--- Given entries ---
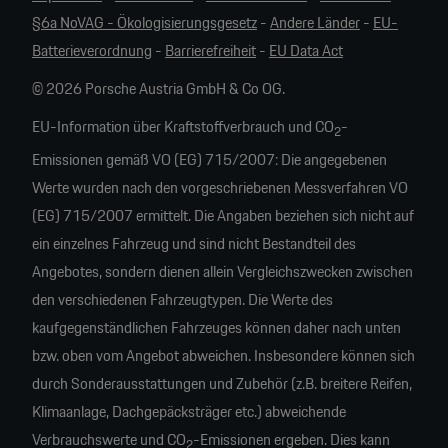
§6a NoVAG - Ökologisierungsgesetz
-
Andere Länder
-
EU-
Batterieverordnung
-
Barrierefreiheit
-
EU Data Act
© 2026 Porsche Austria GmbH & Co OG.
EU-Information über Kraftstoffverbrauch und CO
-
2
Emissionen gemäß VO (EG) 715/2007: Die angegebenen
Werte wurden nach den vorgeschriebenen Messverfahren VO
(EG) 715/2007 ermittelt. Die Angaben beziehen sich nicht auf
ein einzelnes Fahrzeug und sind nicht Bestandteil des
Angebotes, sondern dienen allein Vergleichszwecken zwischen
den verschiedenen Fahrzeugtypen. Die Werte des
kaufgegenständlichen Fahrzeuges können daher nach unten
bzw. oben vom Angebot abweichen. Insbesondere können sich
durch Sonderausstattungen und Zubehör (z.B. breitere Reifen,
Klimaanlage, Dachgepäcksträger etc.) abweichende
Verbrauchswerte und CO
-Emissionen ergeben. Dies kann
2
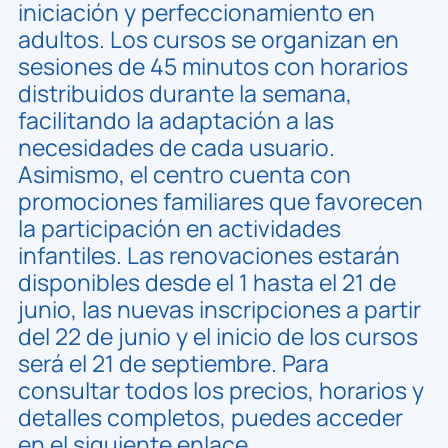
iniciación y perfeccionamiento en
adultos. Los cursos se organizan en
sesiones de 45 minutos con horarios
distribuidos durante la semana,
facilitando la adaptación a las
necesidades de cada usuario.
Asimismo, el centro cuenta con
promociones familiares que favorecen
la participación en actividades
infantiles. Las renovaciones estarán
disponibles desde el 1 hasta el 21 de
junio, las nuevas inscripciones a partir
del 22 de junio y el inicio de los cursos
será el 21 de septiembre. Para
consultar todos los precios, horarios y
detalles completos, puedes acceder
en el siguiente enlace.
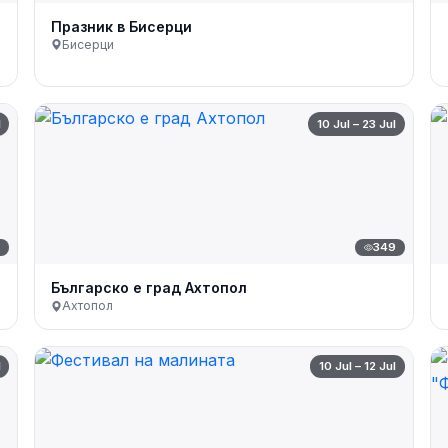
Празник в Бисерци
Бисерци
l
10 Jul – 23 Jul
7
349
Българско е град Ахтопол
Ахтопол
l
10 Jul – 12 Jul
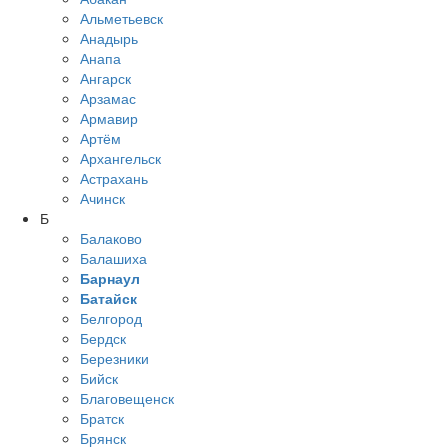
Альметьевск
Анадырь
Анапа
Ангарск
Арзамас
Армавир
Артём
Архангельск
Астрахань
Ачинск
Б
Балаково
Балашиха
Барнаул
Батайск
Белгород
Бердск
Березники
Бийск
Благовещенск
Братск
Брянск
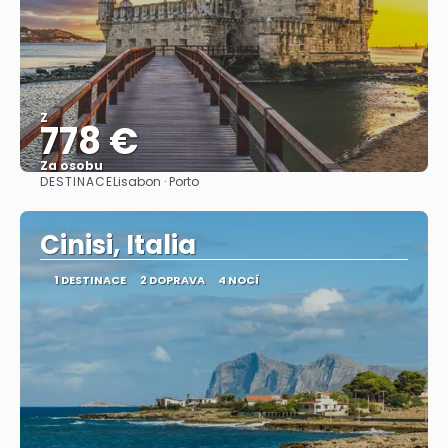
Z
778 €
Za osobu
DESTINACE
Lisabon · Porto
Zobrazit
Cinisi, Italia
1 DESTINACE
2 DOPRAVA
4 NOCÍ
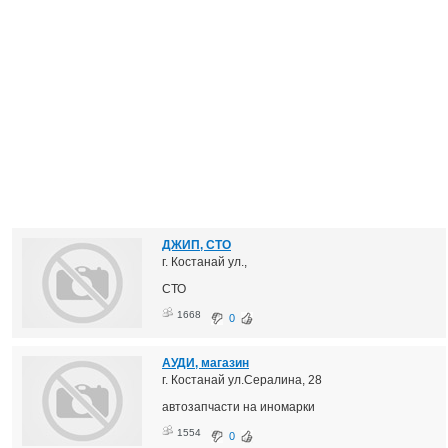
ДЖИП, СТО
г. Костанай ул.,
СТО
1668
0
АУДИ, магазин
г. Костанай ул.Сералина, 28
автозапчасти на иномарки
1554
0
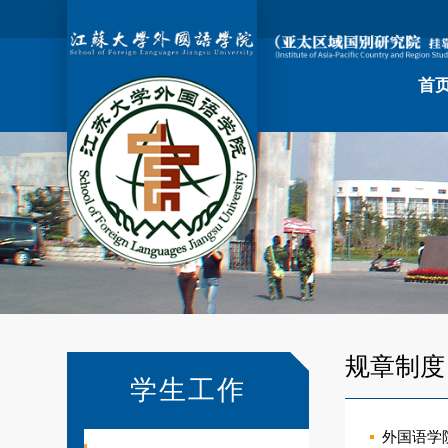
首
规章制度
学生工作
外国语学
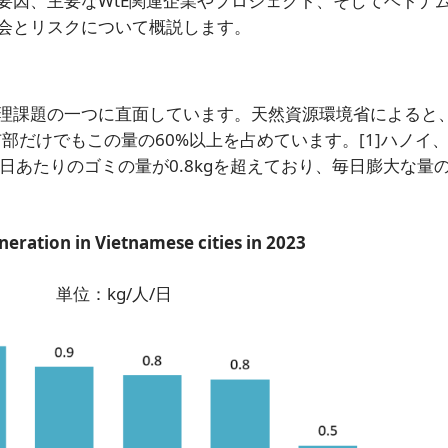
要因、主要なWtE関連企業やプロジェクト、そしてベトナ
会とリスクについて概説します。
理課題の一つに直面しています。天然資源環境省によると
部だけでもこの量の60%以上を占めています。
[1]
ハノイ
日あたりのゴミの量が0.8kgを超えており、毎日膨大な量
eration in Vietnamese cities in 2023
単位：kg/人/日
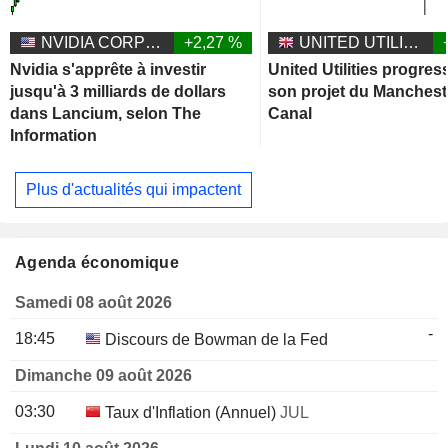
NVIDIA CORPORATION
+2,27 %
UNITED UTILITIES GROUP PLC
Nvidia s'apprête à investir
United Utilities progres
jusqu'à 3 milliards de dollars
son projet du Manchest
dans Lancium, selon The
Canal
Information
Plus d'actualités qui impactent
Agenda économique
Samedi 08 août 2026
-
18:45
Discours de Bowman de la Fed
Dimanche 09 août 2026
03:30
Taux d'Inflation (Annuel)
JUL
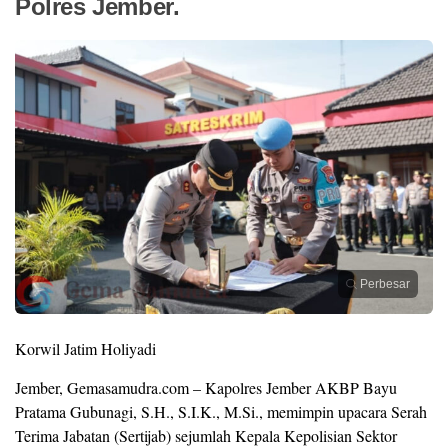
Polres Jember.
Perbesar
Korwil Jatim Holiyadi
Jember, Gemasamudra.com – Kapolres Jember AKBP Bayu
Pratama Gubunagi, S.H., S.I.K., M.Si., memimpin upacara Serah
Terima Jabatan (Sertijab) sejumlah Kepala Kepolisian Sektor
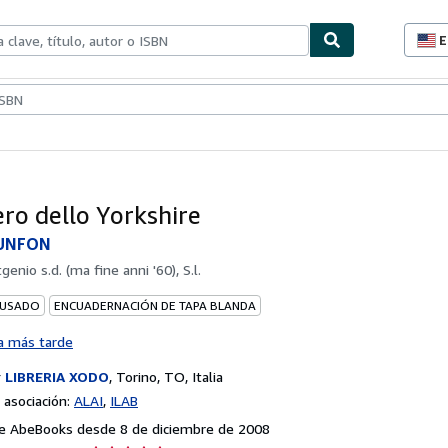
E
P
d
c
ionismo
Vendedores
Comenzar a vender
d
s
ero dello Yorkshire
RUNFON
genio s.d. (ma fine anni '60), S.l.
 USADO
ENCUADERNACIÓN DE TAPA BLANDA
a más tarde
r
LIBRERIA XODO
,
Torino, TO, Italia
asociación:
ALAI
ILAB
e AbeBooks desde 8 de diciembre de 2008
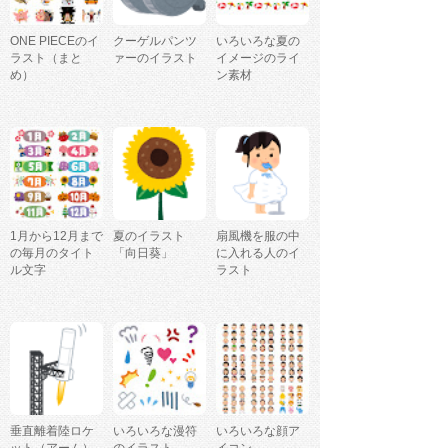
ONE PIECEのイ
クーゲルパンツ
いろいろな夏の
ラスト（まと
ァーのイラスト
イメージのライ
め）
ン素材
1月から12月まで
夏のイラスト
扇風機を服の中
の毎月のタイト
「向日葵」
に入れる人のイ
ル文字
ラスト
垂直離着陸ロケ
いろいろな漫符
いろいろな顔ア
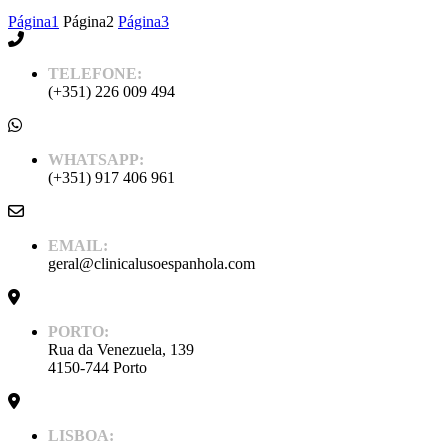
Página
1
Página
2
Página
3
TELEFONE:
(+351) 226 009 494
WHATSAPP:
(+351) 917 406 961
EMAIL:
geral@clinicalusoespanhola.com
PORTO:
Rua da Venezuela, 139
4150-744 Porto
LISBOA:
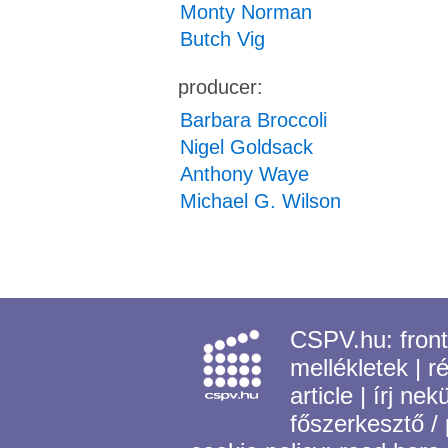
Monty Norman
Butch Vig
producer:
Barbara Broccoli
Nigel Goldsack
Anthony Waye
Michael G. Wilson
CSPV.hu:
fron
mellékletek
|
r
article
|
írj nek
főszerkesztő /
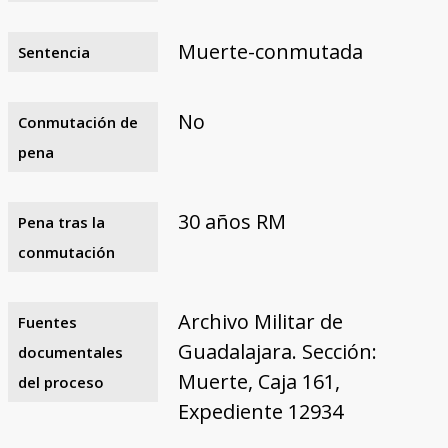
Muerte-conmutada
Sentencia
No
Conmutación de
pena
30 años RM
Pena tras la
conmutación
Archivo Militar de
Fuentes
Guadalajara. Sección:
documentales
Muerte, Caja 161,
del proceso
Expediente 12934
---
What you have to do:
Find the string "cursos" in the listing and return every line that holds it.

Task solution:
adultos. Los cursos se organizan en
del 22 de junio y el inicio de los cursos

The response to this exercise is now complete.